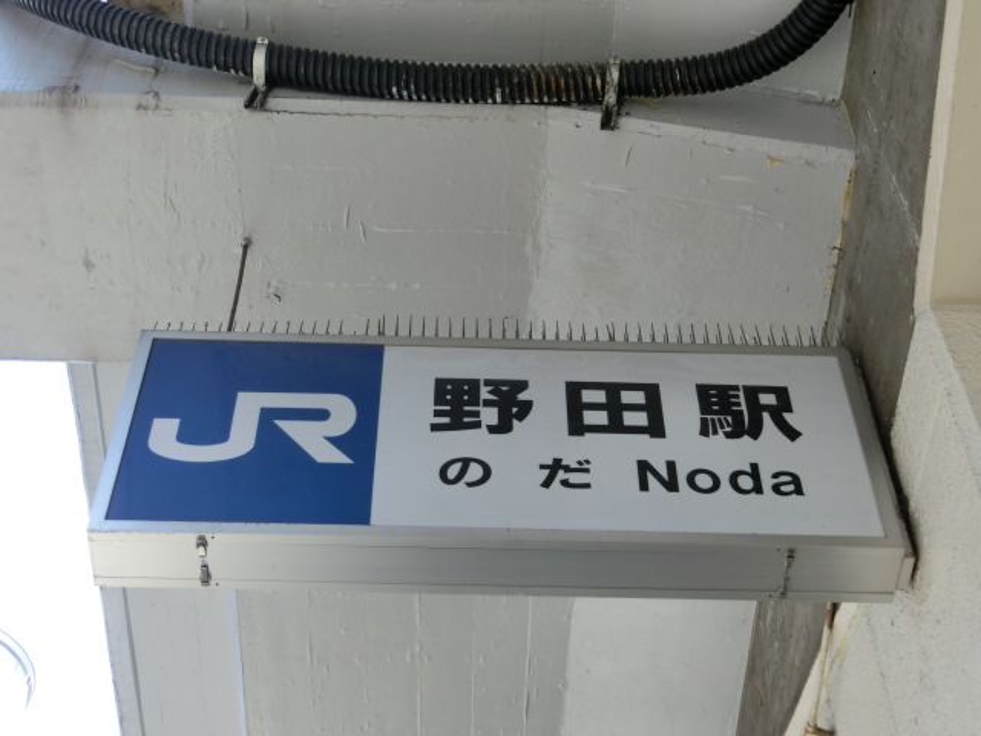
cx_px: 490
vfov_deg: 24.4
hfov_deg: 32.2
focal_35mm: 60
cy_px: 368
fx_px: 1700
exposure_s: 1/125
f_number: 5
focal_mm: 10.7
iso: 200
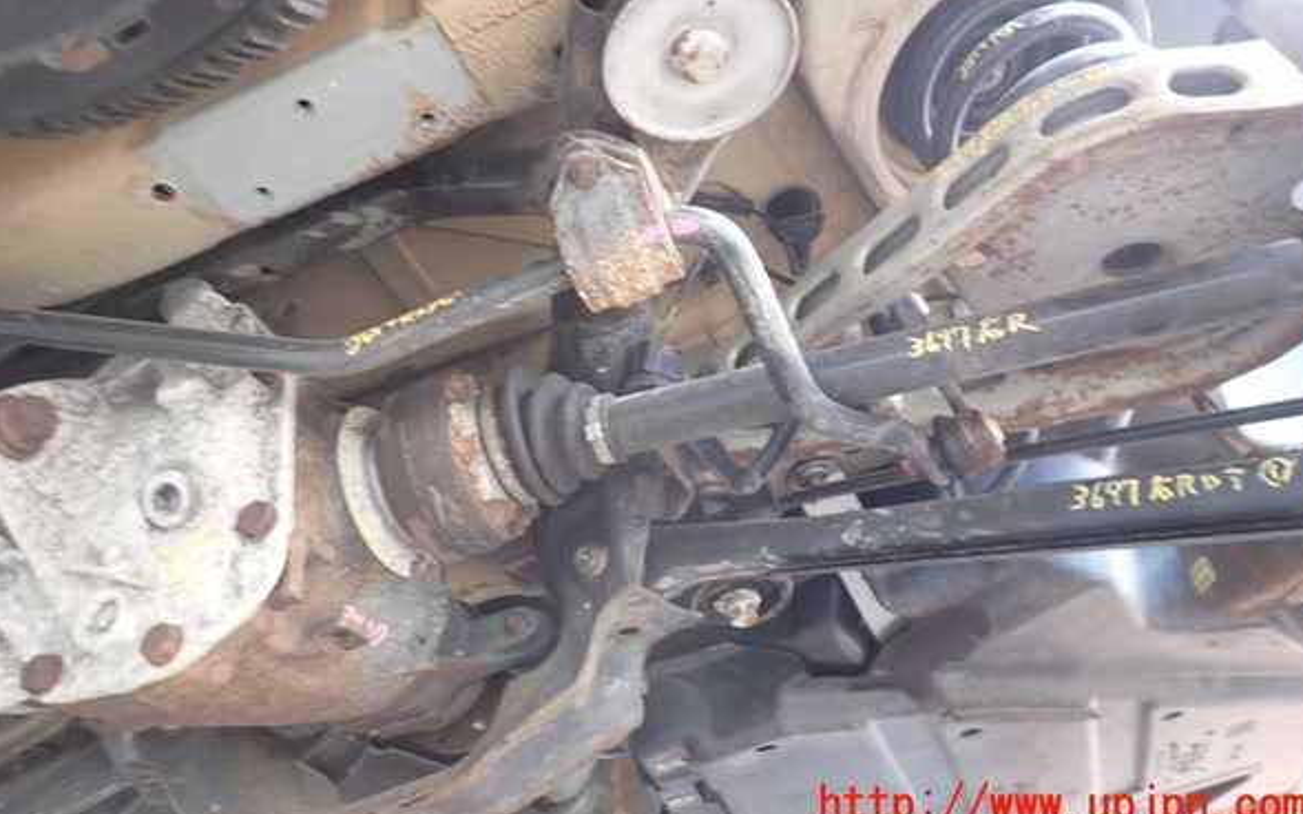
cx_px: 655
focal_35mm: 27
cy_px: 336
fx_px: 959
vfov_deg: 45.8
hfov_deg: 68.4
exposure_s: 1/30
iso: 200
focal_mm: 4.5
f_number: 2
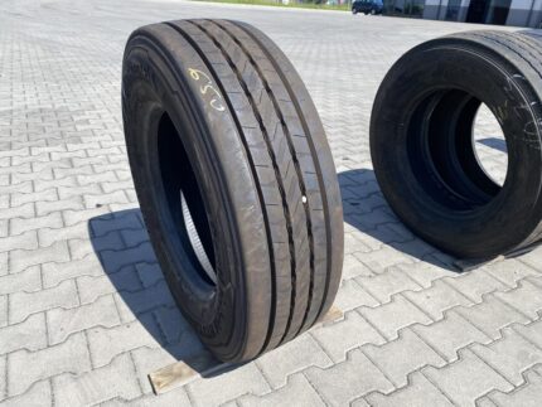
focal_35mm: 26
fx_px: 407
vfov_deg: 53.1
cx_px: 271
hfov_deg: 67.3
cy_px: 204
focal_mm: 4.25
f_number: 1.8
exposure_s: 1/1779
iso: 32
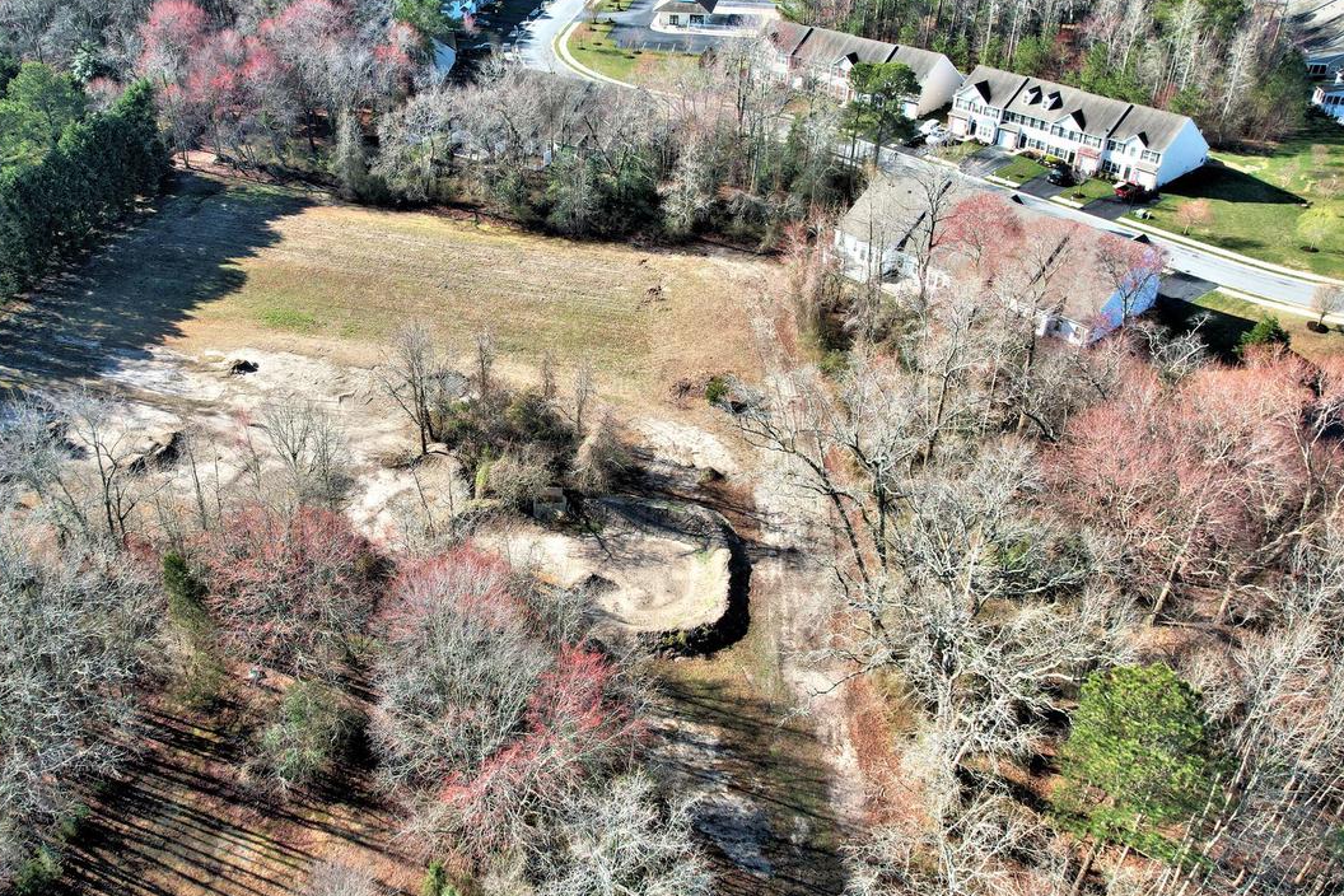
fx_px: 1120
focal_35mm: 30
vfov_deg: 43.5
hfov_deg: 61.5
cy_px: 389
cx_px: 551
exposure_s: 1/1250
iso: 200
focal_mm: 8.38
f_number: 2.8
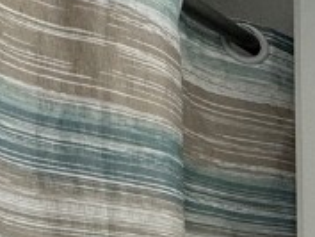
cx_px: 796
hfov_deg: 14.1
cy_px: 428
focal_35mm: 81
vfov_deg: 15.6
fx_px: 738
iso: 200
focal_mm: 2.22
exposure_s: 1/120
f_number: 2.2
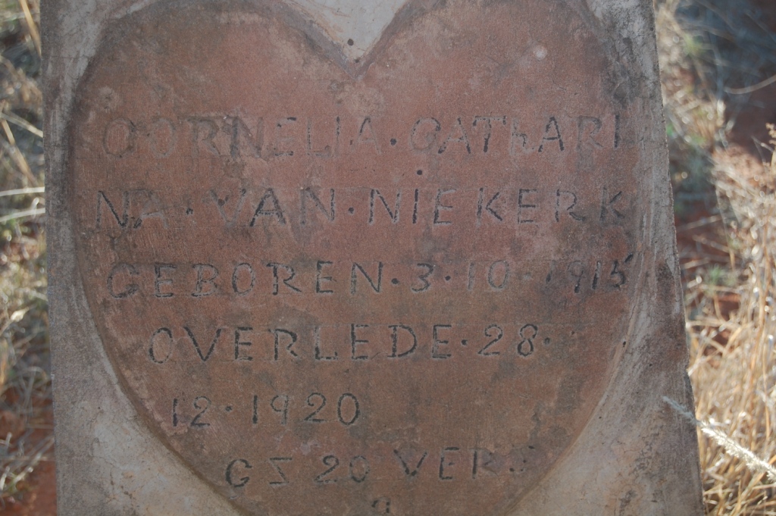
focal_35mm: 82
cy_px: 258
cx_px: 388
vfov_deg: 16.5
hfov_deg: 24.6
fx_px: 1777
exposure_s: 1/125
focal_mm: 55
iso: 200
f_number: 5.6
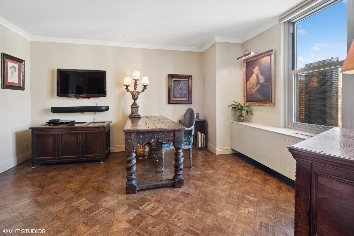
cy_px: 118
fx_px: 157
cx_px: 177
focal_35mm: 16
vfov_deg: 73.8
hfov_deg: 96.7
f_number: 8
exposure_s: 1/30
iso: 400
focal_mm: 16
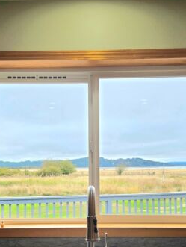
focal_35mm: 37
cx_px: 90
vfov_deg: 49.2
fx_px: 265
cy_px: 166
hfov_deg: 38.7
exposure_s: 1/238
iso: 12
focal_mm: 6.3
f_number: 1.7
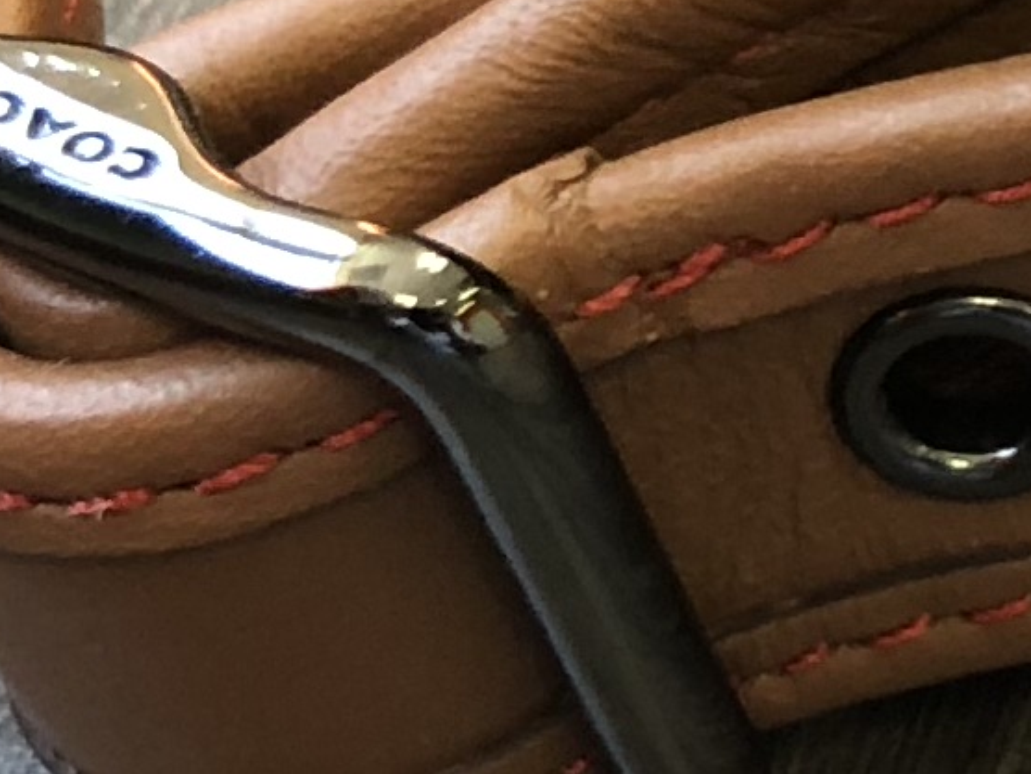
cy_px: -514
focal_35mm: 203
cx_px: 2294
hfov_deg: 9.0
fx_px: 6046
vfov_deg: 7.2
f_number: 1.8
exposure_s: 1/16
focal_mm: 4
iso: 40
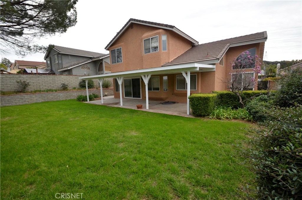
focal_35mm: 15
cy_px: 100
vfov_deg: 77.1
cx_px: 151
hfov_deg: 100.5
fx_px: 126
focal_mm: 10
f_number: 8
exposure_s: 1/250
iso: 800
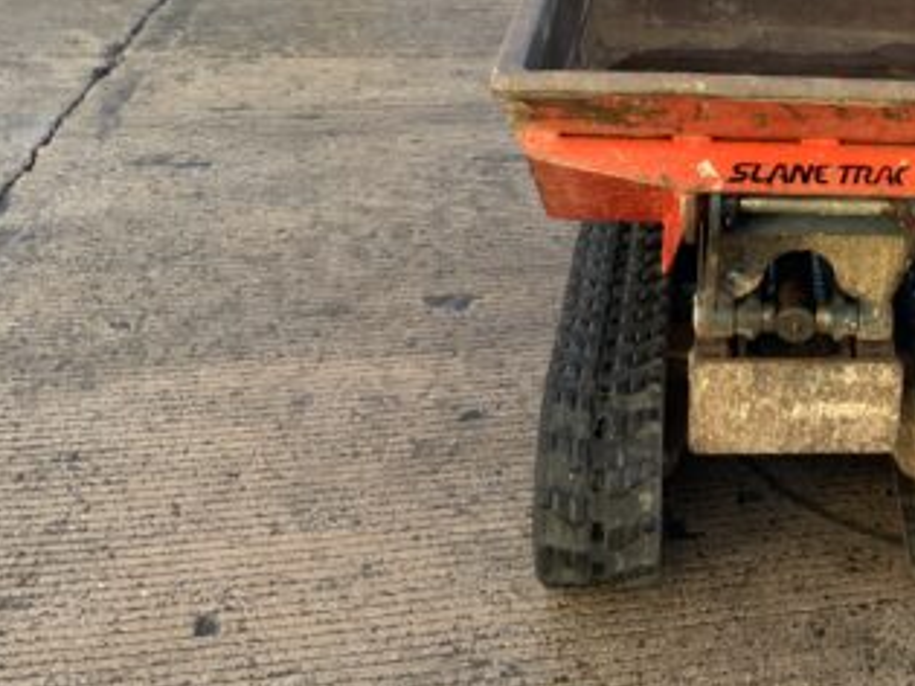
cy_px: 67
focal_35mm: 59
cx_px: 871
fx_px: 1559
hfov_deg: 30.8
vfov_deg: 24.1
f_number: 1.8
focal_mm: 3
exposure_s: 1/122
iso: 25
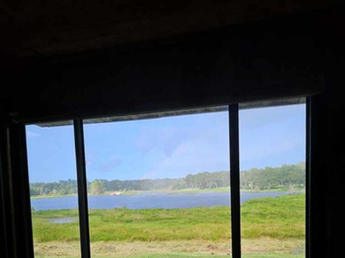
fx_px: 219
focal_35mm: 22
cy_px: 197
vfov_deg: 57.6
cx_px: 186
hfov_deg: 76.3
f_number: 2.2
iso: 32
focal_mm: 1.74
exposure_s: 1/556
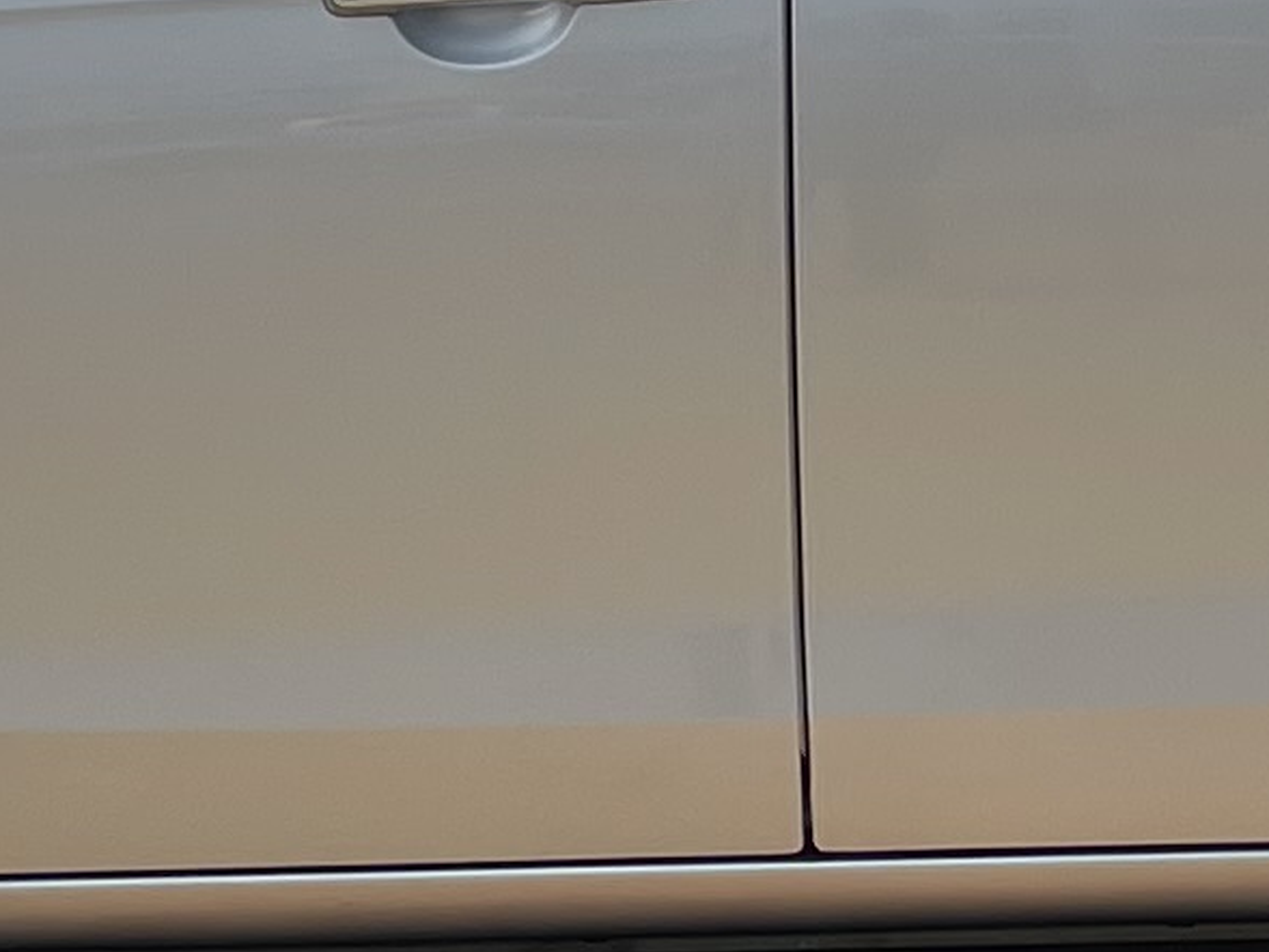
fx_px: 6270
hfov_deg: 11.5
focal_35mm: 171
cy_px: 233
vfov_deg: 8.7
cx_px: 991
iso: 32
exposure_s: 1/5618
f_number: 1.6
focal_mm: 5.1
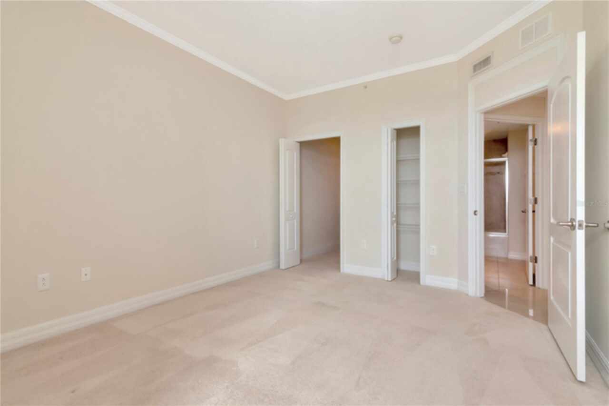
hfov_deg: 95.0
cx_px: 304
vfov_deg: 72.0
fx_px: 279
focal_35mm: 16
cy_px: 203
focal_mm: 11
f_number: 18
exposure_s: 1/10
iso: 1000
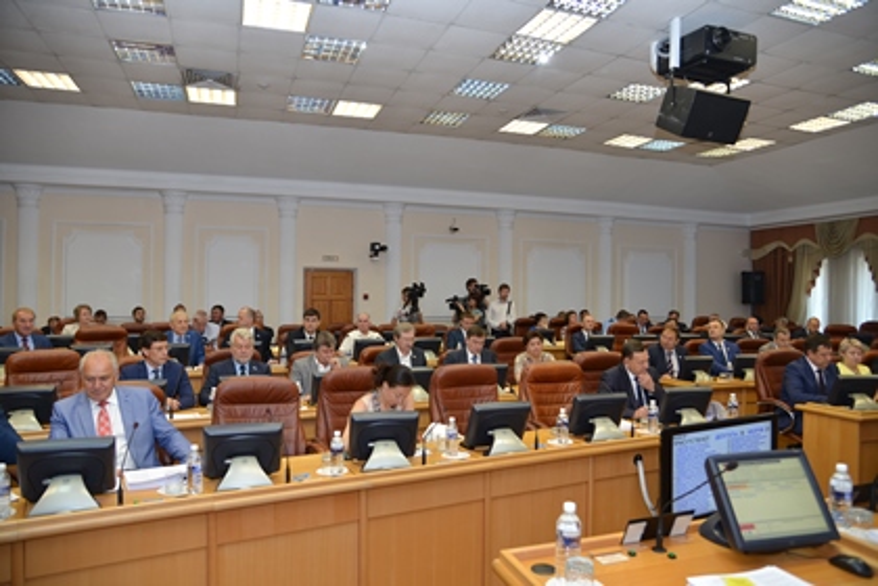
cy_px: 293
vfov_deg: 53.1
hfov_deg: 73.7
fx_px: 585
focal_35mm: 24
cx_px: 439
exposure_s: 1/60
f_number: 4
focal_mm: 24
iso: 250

-=-=-=-=-

What is expected =>
Could you output the lines above exactly, with no pictures included?

Task response =>
cx_px: 490
vfov_deg: 24.4
hfov_deg: 32.2
focal_35mm: 60
cy_px: 368
fx_px: 1700
exposure_s: 1/125
f_number: 5
focal_mm: 10.7
iso: 200
cx_px: 655
focal_35mm: 27
cy_px: 336
fx_px: 959
vfov_deg: 45.8
hfov_deg: 68.4
exposure_s: 1/30
iso: 200
focal_mm: 4.5
f_number: 2
focal_35mm: 26
fx_px: 407
vfov_deg: 53.1
cx_px: 271
hfov_deg: 67.3
cy_px: 204
focal_mm: 4.25
f_number: 1.8
exposure_s: 1/1779
iso: 32
fx_px: 1120
focal_35mm: 30
vfov_deg: 43.5
hfov_deg: 61.5
cy_px: 389
cx_px: 551
exposure_s: 1/1250
iso: 200
focal_mm: 8.38
f_number: 2.8
cx_px: 796
hfov_deg: 14.1
cy_px: 428
focal_35mm: 81
vfov_deg: 15.6
fx_px: 738
iso: 200
focal_mm: 2.22
exposure_s: 1/120
f_number: 2.2
focal_35mm: 82
cy_px: 258
cx_px: 388
vfov_deg: 16.5
hfov_deg: 24.6
fx_px: 1777
exposure_s: 1/125
focal_mm: 55
iso: 200
f_number: 5.6
cy_px: 118
fx_px: 157
cx_px: 177
focal_35mm: 16
vfov_deg: 73.8
hfov_deg: 96.7
f_number: 8
exposure_s: 1/30
iso: 400
focal_mm: 16
focal_35mm: 37
cx_px: 90
vfov_deg: 49.2
fx_px: 265
cy_px: 166
hfov_deg: 38.7
exposure_s: 1/238
iso: 12
focal_mm: 6.3
f_number: 1.7
cy_px: -514
focal_35mm: 203
cx_px: 2294
hfov_deg: 9.0
fx_px: 6046
vfov_deg: 7.2
f_number: 1.8
exposure_s: 1/16
focal_mm: 4
iso: 40
focal_35mm: 15
cy_px: 100
vfov_deg: 77.1
cx_px: 151
hfov_deg: 100.5
fx_px: 126
focal_mm: 10
f_number: 8
exposure_s: 1/250
iso: 800
cy_px: 67
focal_35mm: 59
cx_px: 871
fx_px: 1559
hfov_deg: 30.8
vfov_deg: 24.1
f_number: 1.8
focal_mm: 3
exposure_s: 1/122
iso: 25
fx_px: 219
focal_35mm: 22
cy_px: 197
vfov_deg: 57.6
cx_px: 186
hfov_deg: 76.3
f_number: 2.2
iso: 32
focal_mm: 1.74
exposure_s: 1/556
fx_px: 6270
hfov_deg: 11.5
focal_35mm: 171
cy_px: 233
vfov_deg: 8.7
cx_px: 991
iso: 32
exposure_s: 1/5618
f_number: 1.6
focal_mm: 5.1
hfov_deg: 95.0
cx_px: 304
vfov_deg: 72.0
fx_px: 279
focal_35mm: 16
cy_px: 203
focal_mm: 11
f_number: 18
exposure_s: 1/10
iso: 1000
cy_px: 293
vfov_deg: 53.1
hfov_deg: 73.7
fx_px: 585
focal_35mm: 24
cx_px: 439
exposure_s: 1/60
f_number: 4
focal_mm: 24
iso: 250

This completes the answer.